The implication of my interpretation of Cezanne’s personality on a general notion of the evolution of the language of painting, is that stylistic change can be achieved not only by deconstructing the current visual language, but by going beyond it to the underpinnings of that language which are not yet culturally appropriated.
Those thinkers and artists who promote modern paradigms of cultural revolution that aim to deconstruct accepted ways of seeing at a cultural level, in order to go beyond them, would do well to study Cezanne.
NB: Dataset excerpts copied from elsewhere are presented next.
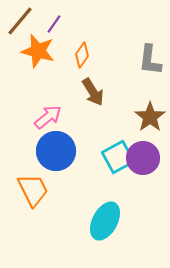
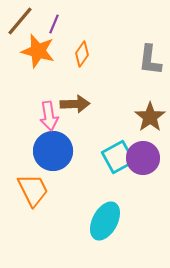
purple line: rotated 12 degrees counterclockwise
orange diamond: moved 1 px up
brown arrow: moved 18 px left, 12 px down; rotated 60 degrees counterclockwise
pink arrow: moved 1 px right, 1 px up; rotated 120 degrees clockwise
blue circle: moved 3 px left
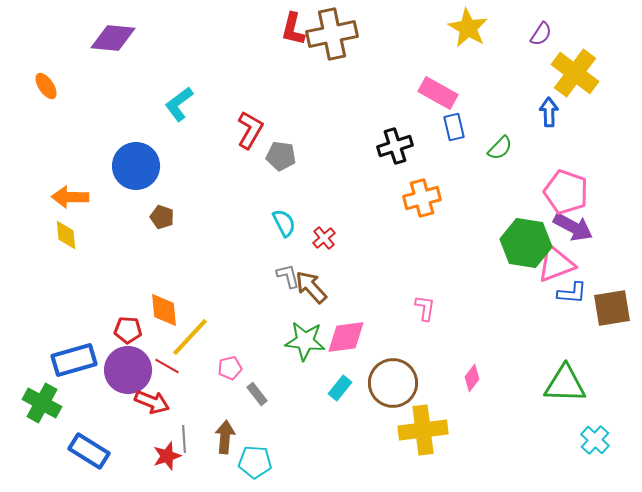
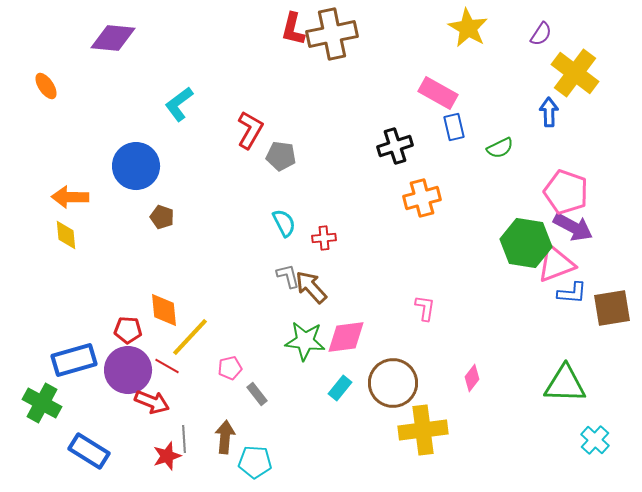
green semicircle at (500, 148): rotated 20 degrees clockwise
red cross at (324, 238): rotated 35 degrees clockwise
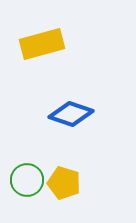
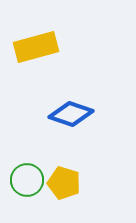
yellow rectangle: moved 6 px left, 3 px down
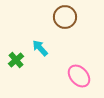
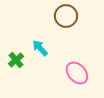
brown circle: moved 1 px right, 1 px up
pink ellipse: moved 2 px left, 3 px up
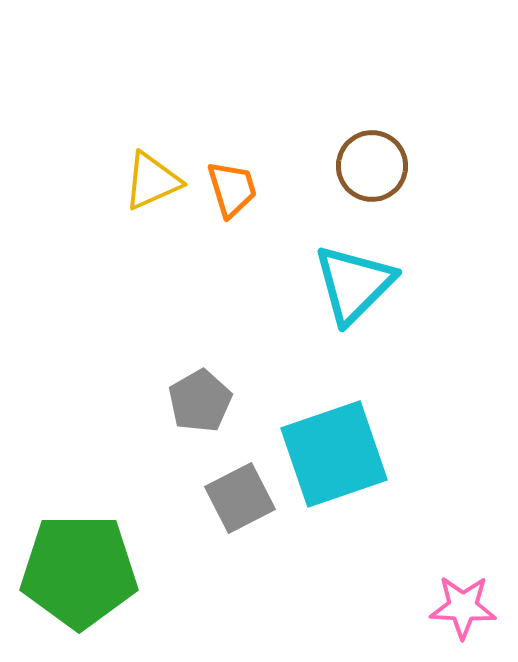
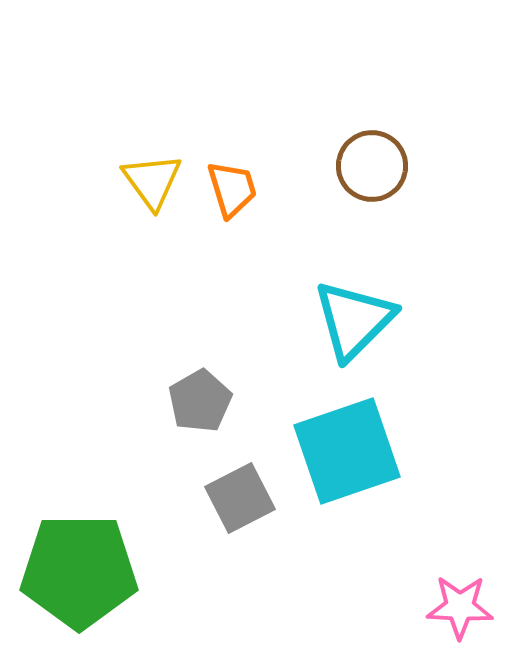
yellow triangle: rotated 42 degrees counterclockwise
cyan triangle: moved 36 px down
cyan square: moved 13 px right, 3 px up
pink star: moved 3 px left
Oblivious to the social signs and symbols, the accretion of his inherited culture, he could more fully discover the inner visual structure of the eye/mind. The battle of transformation is not won only by questioning the notions of the current visual order, but by digging deeper into the structure of the eye/mind itself.
That the possibilities of the language of chiaroscuro had run their course could only be understood by a few people, who were not easily seduced by its current incarnation as a vehicle for describing the social order of the late 19th century. The creation of these artists was a new language, more vigorous and inclusive of varieties of the visual experience. It grew out of how the landscape was internally apprehended, not what is was supposed to represent externally to the class of collectors and cognoscenti of the time.
#1 Baxandall, Michael.” Shadows and Enlightenment”, (London and New Haven: Yale University Press, 1995)
#2Merleau-Ponty,Maurice “Cezanne’s Doubt” in “Sense and Non-Sense”, Translated by Hubert L. Derives and Patricia Allen Derives, 6th edition (Evanston Illinois: Northwestern U. Press, 1991) pages 9-25
#3Hoffman,Howard S, “Vision and the Art of Drawing”, (Englewood Cliffs, NJ: Prentice Hall, 1989) pages 48-67.